Appliance Design & Settings
Hanging on to an inefficient older refrigerator can cost you money in the form of higher electric bills. It also deprives you of access to advanced features that help optimize refrigerated storage for better produce preservation. Look for drawers with adjustable humidity controls that let you set levels separately in individual compartments. Some refrigerators use separate cooling systems for refrigerated and frozen compartments, so they maintain the higher humidity that suits refrigerated foods and hampers frozen storage. Some refrigerators offer apps along with the convenience and precision of numeric temperature settings that eliminate guesswork. If your refrigerator doesn't offer these controls, place an appliance thermometer in the refrigerator compartment to monitor temperature and a hygrometer to track humidity levels.
Fruits and vegetables don't like each other's company. Fruits emit ethylene gas as they ripen, encouraging neighboring vegetables to develop brown spots, altered flavor and spoilage. To maintain a good environment for your vegetables, take out the fruit, along with a handful of vegetables with similar habits—including onions, which don't benefit from refrigeration in the first place. Most fruits like a drier environment than the optimal humidity levels for vegetables, so separating the two categories benefits both of them in other ways as well. Some produce items, including tomatoes, lose flavor if you refrigerate them instead of keeping them in a cool, dark place.
Know Your Produce
The best way to optimize vegetable storage starts with a crash course in vegetable likes and dislikes. Assuming that all produce benefits from refrigeration, or the same refrigerator conditions, does your veggies a disservice. Their storage "personalities" determine which you refrigerate and for how long. Some, including asparagus, want moisture at their cut ends. Fresh corn in the husk belongs on the table on the day you buy it, not in the refrigerator at all. The starch in potatoes turns to unwanted sugar in the cold. Your highest-humidity items, including anything leafy, can benefit from bagged storage that helps preserve their moisture content. If you print a storage-tip list on your home computer, you can attach it to the refrigerator door or your kitchen bulletin board and track best practices before you store.

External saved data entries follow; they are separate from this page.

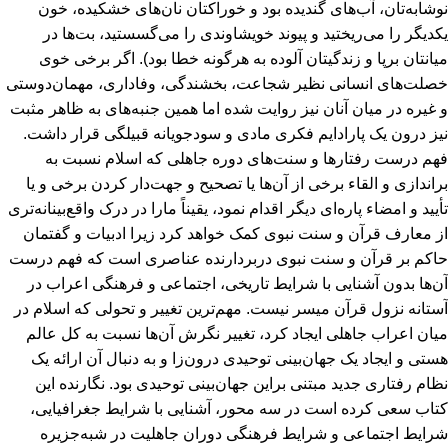
نوشابه‌تان، آب‌های گندیده بود و خوراکتان نان‌های خشکیده، خون
یکدیگر را می‌ریختید و پیوند خویشاوندی را می‌گسستید، بت‌ها در
میانتان برپا و زندگیتان آلوده به هرگونه خطا بود). اگر برخی خوی
خصلت‌های انسانی نظیر شجاعت، بخشندگی، وفاداری، مهمان‌دوستی
و غیره در میان آنان نیز روایت شده اما همین جنبه‌های به ظاهر مثبت
نیز درون یک پارادایم فکری مادی و سودجویانه قبیلگی قرار داشت.
فهم درست رفتارها و سنت‌های دوره جاهلی که اسلام نسبت به
براندازی و القاء برخی از آن‌ها یا تصحیح و جهت‌دار کردن برخی و یا
تأیید و امضاء پاره‌ای دیگر اقدام نمود، یقیناً مارا در درک واقع‌بینانه‌تری
از معارف قرآن و سنت‌ نبوی کمک خواهد کرد زیرا ادبیات و گفتمان
حاکم بر قرآن و سنت نبوی دربردارنده عناصری است که فهم درست
آن‌ها بدون آشنایی با شرایط تاریخی، اجتماعی و فرهنگی اعراب در
آستانه نزول قرآن میسر نیست. مهم‌ترین تغییر و تحولی که اسلام در
میان اعراب جاهلی ایجاد کرد، تغییر نگرش آن‌ها نسبت به کل عالم
هستی و ایجاد یک جهان‌بینی توحیدی درون‌زا و به دنبال آن ارائه یک
نظام رفتاری جدید مبتنی براین جهان‌بینی توحیدی بود. نگارنده این
کتاب سعی کرده است در سه محور، آشنایی با شرایط جغرافیایی،
شرایط اجتماعی و شرایط فرهنگی دوران جاهلیت در شبه‌جزیره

Most vegetables that belong in the refrigerator should go directly into it from the farmer's market, grocery store or your garden. Washing your produce can introduce excess moisture that promotes premature ripening and deterioration, but some vegetables benefit from a little TLC before you put them away. For example, root vegetables such as carrots, parsnips and turnips require less humidity if you trim off their leafy tops first. Organize your storage drawers so you use older items before new ones, cutting down on spoilage and waste. Anything that looks bruised should go in your use-first category, even if it's newer than other items. If you base your produce acquisitions on your immediate menu needs, you lower the risk of finding rot among your rutabagas or spots on your spinach.